Его несколько раз толкнули в дверях. Пожилая женщина в меховой накидке обдала запахом резких духов и пудры и что-то прошипела ему в спину. Он обернулся и рассеянно посмотрел в злые глаза, настороженные, застывшие в ожидании, что им ответят тем же. Но он лишь сказал:

— Простите.

— Молодой человек, отошли бы в сторонку. — Беленький старичок, очень похожий на отца, почтительно приподнял фетровую шляпу, но в голосе его была твердость и настойчивость. — Я к вам обращаюсь, да, да, именно к вам, молодой человек. Вы мешаете людям!

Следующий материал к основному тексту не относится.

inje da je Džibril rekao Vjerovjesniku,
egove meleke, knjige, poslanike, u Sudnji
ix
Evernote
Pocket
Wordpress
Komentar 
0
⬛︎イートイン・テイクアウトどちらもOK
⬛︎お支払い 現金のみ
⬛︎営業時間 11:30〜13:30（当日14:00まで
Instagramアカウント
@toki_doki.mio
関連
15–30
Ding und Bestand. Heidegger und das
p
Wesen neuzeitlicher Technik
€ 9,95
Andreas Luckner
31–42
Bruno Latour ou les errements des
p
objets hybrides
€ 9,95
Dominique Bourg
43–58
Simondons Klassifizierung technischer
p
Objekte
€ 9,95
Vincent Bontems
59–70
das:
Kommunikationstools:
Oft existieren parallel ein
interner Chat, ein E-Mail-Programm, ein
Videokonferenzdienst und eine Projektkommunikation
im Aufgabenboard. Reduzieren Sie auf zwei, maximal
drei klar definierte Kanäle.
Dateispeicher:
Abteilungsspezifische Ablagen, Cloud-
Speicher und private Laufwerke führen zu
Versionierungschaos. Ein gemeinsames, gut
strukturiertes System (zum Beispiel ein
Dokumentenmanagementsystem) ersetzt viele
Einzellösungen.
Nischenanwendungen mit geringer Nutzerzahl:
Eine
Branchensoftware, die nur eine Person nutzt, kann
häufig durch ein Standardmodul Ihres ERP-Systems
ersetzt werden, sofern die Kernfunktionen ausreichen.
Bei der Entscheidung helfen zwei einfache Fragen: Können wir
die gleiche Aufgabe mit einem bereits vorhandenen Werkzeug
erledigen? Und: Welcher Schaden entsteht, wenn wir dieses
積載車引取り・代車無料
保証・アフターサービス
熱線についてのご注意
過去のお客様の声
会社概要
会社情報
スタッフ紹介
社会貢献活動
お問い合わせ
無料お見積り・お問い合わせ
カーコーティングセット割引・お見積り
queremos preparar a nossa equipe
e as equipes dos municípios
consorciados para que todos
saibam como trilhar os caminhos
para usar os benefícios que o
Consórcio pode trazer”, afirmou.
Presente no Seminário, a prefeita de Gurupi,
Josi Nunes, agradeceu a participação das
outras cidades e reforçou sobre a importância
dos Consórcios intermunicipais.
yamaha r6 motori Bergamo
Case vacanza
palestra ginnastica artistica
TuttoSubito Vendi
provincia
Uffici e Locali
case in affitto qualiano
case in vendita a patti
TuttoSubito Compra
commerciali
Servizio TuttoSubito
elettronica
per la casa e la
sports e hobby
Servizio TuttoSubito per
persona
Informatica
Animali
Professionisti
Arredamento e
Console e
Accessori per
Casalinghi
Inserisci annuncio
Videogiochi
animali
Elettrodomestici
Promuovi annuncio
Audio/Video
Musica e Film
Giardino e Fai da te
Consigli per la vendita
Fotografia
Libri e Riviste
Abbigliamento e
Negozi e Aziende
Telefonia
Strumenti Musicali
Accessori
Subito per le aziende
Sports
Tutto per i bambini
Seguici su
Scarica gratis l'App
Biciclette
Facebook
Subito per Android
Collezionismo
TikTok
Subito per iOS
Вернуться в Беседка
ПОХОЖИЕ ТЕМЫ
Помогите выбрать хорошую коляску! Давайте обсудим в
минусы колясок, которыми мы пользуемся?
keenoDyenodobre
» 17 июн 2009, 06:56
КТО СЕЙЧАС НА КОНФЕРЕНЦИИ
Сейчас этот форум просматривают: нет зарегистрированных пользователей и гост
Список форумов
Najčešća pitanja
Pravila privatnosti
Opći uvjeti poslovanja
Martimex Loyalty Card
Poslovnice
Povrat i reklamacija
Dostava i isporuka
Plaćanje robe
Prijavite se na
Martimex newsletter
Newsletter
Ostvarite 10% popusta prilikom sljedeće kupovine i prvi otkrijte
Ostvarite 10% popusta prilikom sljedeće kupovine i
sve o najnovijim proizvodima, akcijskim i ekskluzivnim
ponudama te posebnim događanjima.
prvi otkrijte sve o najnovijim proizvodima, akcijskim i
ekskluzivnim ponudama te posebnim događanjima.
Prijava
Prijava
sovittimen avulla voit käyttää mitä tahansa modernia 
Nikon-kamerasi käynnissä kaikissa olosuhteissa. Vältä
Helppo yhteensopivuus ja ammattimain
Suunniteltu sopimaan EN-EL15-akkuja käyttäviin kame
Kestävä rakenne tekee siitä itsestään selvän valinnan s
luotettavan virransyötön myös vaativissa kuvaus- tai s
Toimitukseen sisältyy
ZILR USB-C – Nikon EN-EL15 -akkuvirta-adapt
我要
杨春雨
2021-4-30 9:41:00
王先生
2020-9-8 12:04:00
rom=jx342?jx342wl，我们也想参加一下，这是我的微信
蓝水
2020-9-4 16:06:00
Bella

— Простите, — снова ответил он и, пропустив беленького старичка, чем-то похожего на отца, сунул руки в карманы плаща и, сгорбившись, стал подниматься по ступенькам, от которых пахло краской и цементом после недавнего ремонта. Я мешаю людям... Чепуха. Я мешаю... Вадиму хотелось догнать старичка и заглянуть ему в рассерженное лицо; может быть, в его чертах, в извилинах морщин он найдет хотя бы намек на то, что мучило его все эти годы, но мысль о том, что и здесь он тоже, пожалуй, опоздал, как опоздал там, на площади, и еще когда-то, значительно раньше, остановила его, тем более что старичка действительно уже не было на лестнице, ни у окон, где клиенты оформляли заказы на переговоры или меняли монетки для автоматов. Вадим вошел в кабинку.

В то лето их строительный отряд работал в деревне. Строили школу. Вернее, достраивали. Сдать ее нужно было к началу учебного года, спешили и на одном из собраний решили: работать по двенадцать часов в сутки. Прораб вначале запротестовал, но его убедили, что если работать по восемь или даже десять часов, то к первому сентября

объект они не сдадут.

— А пупки не развяжутся? — поинтересовался, соглашаясь с ребячьими расчетами, прораб.

— Не развяжутся, — угрюмо ответили уставшими голосами студенты, и больше прораб разговорами о двенадцатичасовом рабочем дне их не теребил.

Вечером, возвращаясь из столовой, валились на раскладушки и засыпали прежде, чем касались головами подушек. По выходным отдыхали: до полудня спали, потом половина отряда уходила на речку, а половина, пообедав, снова погружалась в сон.

Однажды в очередное воскресенье их разбудил председатель колхоза и попросил хотя бы до обеда поработать на сене. Разбудил ни свет ни заря, и поэтому некоторых пришлось поднимать с постелей вместе с подушками, а двоих и вовсе оставить.